Source texts of formatted documents:
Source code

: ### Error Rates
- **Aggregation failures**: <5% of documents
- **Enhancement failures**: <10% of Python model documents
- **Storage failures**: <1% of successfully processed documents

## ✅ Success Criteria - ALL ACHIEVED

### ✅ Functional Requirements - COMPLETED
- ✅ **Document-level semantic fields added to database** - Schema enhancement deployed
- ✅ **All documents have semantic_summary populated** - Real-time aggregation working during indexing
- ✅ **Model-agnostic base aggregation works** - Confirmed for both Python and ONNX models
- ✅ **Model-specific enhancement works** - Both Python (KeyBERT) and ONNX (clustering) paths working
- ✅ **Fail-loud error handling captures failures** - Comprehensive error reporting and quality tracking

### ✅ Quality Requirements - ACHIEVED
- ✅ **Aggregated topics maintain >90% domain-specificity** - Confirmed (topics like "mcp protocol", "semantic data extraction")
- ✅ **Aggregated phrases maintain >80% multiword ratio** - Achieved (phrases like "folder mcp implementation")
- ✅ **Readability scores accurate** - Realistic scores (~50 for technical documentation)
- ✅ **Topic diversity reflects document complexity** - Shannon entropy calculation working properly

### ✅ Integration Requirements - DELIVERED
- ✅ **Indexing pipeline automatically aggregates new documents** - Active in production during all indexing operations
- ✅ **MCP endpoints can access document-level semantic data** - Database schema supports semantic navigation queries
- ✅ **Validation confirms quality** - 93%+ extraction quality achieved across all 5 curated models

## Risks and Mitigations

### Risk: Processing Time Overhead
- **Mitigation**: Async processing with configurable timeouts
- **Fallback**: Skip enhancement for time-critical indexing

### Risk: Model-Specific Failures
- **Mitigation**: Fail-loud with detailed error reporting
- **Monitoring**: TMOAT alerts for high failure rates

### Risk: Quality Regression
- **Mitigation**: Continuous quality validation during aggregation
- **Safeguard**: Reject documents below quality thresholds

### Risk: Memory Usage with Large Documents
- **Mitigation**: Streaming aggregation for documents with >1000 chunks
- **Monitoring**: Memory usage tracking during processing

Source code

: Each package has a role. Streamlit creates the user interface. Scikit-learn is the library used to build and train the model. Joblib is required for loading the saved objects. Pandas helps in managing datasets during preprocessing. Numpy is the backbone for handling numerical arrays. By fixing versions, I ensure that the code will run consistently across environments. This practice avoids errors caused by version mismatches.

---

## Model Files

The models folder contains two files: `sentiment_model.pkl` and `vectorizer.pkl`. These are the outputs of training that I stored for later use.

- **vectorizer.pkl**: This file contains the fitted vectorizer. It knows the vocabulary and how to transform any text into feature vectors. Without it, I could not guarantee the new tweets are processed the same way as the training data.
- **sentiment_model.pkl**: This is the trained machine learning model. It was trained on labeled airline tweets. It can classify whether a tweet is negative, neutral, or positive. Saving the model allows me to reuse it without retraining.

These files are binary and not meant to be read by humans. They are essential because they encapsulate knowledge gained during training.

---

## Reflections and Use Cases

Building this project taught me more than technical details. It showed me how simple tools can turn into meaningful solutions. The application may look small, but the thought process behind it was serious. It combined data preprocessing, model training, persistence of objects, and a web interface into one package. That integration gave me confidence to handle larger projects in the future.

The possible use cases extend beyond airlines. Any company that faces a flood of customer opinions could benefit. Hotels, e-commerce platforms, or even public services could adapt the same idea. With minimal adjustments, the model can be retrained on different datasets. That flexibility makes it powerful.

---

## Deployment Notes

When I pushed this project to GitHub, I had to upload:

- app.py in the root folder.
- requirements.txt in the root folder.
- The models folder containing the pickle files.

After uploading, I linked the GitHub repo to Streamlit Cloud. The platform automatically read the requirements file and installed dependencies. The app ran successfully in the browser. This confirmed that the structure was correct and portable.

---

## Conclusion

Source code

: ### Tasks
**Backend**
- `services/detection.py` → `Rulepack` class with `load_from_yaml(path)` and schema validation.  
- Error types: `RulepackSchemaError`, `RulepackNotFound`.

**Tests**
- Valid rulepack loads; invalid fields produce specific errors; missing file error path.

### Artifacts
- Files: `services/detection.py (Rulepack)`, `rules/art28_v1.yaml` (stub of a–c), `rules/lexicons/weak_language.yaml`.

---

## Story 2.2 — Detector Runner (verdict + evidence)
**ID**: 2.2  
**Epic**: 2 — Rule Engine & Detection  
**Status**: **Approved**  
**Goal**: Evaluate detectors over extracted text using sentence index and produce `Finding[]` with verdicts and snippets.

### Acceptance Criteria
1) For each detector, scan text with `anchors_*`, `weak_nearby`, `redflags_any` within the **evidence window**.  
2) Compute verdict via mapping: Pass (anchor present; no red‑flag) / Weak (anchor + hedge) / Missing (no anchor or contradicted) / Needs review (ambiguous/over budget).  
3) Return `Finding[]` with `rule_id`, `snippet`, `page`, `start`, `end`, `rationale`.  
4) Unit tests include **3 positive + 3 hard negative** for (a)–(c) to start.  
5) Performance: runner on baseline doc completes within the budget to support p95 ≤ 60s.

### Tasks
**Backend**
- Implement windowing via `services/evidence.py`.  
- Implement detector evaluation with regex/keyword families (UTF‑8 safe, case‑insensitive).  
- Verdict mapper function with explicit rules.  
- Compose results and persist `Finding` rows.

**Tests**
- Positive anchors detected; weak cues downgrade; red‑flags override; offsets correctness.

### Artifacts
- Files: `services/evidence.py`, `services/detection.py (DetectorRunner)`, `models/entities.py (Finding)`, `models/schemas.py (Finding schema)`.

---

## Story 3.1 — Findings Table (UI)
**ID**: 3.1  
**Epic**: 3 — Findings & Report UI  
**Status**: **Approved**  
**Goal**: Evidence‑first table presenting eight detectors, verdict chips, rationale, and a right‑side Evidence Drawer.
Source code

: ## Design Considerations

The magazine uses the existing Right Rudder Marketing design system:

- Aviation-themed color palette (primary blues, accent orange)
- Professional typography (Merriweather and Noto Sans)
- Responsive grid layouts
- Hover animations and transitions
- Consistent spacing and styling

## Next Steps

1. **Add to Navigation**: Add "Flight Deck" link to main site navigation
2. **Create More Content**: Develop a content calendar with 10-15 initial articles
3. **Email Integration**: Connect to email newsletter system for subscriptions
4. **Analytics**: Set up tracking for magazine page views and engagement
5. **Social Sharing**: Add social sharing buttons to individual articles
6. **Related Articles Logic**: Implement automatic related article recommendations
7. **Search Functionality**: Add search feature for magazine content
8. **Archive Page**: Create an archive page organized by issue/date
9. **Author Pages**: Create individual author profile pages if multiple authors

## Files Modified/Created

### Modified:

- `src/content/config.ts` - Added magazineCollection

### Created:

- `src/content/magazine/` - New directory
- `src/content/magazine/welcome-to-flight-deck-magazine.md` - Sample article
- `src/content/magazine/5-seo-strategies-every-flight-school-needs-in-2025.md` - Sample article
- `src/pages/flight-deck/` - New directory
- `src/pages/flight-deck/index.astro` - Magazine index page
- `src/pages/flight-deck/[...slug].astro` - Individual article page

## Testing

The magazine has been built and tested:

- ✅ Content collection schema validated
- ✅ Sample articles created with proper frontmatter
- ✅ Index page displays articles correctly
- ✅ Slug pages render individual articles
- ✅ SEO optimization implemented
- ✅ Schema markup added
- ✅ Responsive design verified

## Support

▶ _WHAT IS EXPECTED_
Word for word, return the lines from the one holding "- ✅ SEO optimization implemented" through the end of the entries above.

▶ _EXERCISE SOLUTION_
- ✅ SEO optimization implemented
- ✅ Schema markup added
- ✅ Responsive design verified

## Support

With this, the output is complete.